『初恋』
作・名無しのKZ好き
駅から出て、少し歩いた頃。
すれ違ったその影に思わず振り返った。
最近会えていなかった彼と、見知らぬ女の子。
私は、彼を好きだったのだろうか。
結論から言うと、私はどうやら若武和臣に恋をしていたらしい。
していた、というのもあの後行きつけのバーに入るとそこにはすれ違ったはずの彼がいて、少し遠くからグラス越しにその姿を見つめていると昔の感情がぷかぷかと沸騰が始まったばかりの水のように浮かんできたのだ。
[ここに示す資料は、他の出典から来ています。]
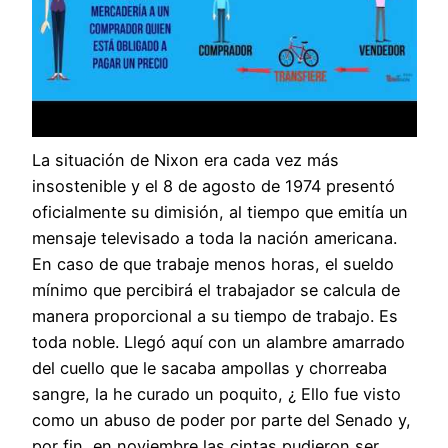
La situación de Nixon era cada vez más
insostenible y el 8 de agosto de 1974 presentó
oficialmente su dimisión, al tiempo que emitía un
mensaje televisado a toda la nación americana.
En caso de que trabaje menos horas, el sueldo
mínimo que percibirá el trabajador se calcula de
manera proporcional a su tiempo de trabajo. Es
toda noble. Llegó aquí con un alambre amarrado
del cuello que le sacaba ampollas y chorreaba
sangre, la he curado un poquito, ¿ Ello fue visto
como un abuso de poder por parte del Senado y,
por fin, en noviembre las cintas pudieron ser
記憶として浮かんできた感情は憧憬に限りなく近く、決定的に違った。
あれがきっと、私の初恋だろう、と遅すぎる気付きに自分でも少し苦笑する。
あの頃の私は恋の定義というものが分かっていなかったし、その感情を恋だと指摘してくれる人もいなかった。
今更それを伝えるのもなんだか照れるし、彼が私と話したいかすら分からない。
もう最後にみんなで集まったのは6年も前だし、彼と最後に話をしたのは4年前だったろうか。
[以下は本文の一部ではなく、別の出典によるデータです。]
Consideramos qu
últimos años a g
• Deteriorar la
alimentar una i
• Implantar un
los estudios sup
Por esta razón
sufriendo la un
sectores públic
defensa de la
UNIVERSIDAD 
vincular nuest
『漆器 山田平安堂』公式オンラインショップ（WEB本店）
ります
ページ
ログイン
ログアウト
「すみません、あそこの彼にカンパリオレンジを。私が渡した、なんて絶対言わないでね」
バーテンダーを呼び寄せて小声でそう伝えると、彼女はにこりと頷いた。
カンパリオレンジは彼には少し甘いかもしれないけれど、それも込められた意味がわからそうな彼へのヒントだ。
カンパリオレンジのカクテル言葉
初恋
-END-
冒頭、若干むりやり感あるかな、、笑
今回は安直なタイトルですが、一応ちゃんと意味はあるのでおっけいですかね!?
大人になったアーヤちゃん、想像するだけでなんだか素敵ですね、
アーヤちゃんの初恋はやっぱり若武君であってほしいです。みなさんはどうなんでしょう、。
このお話の最後、若武君はカクテルの意味に気づかないでしょうが、思いがけず気づいて差出人を探すもアーヤちゃんは既にバーを後にしていた──なんていうのも「The 大人」って感じでニヤニヤしちゃいます。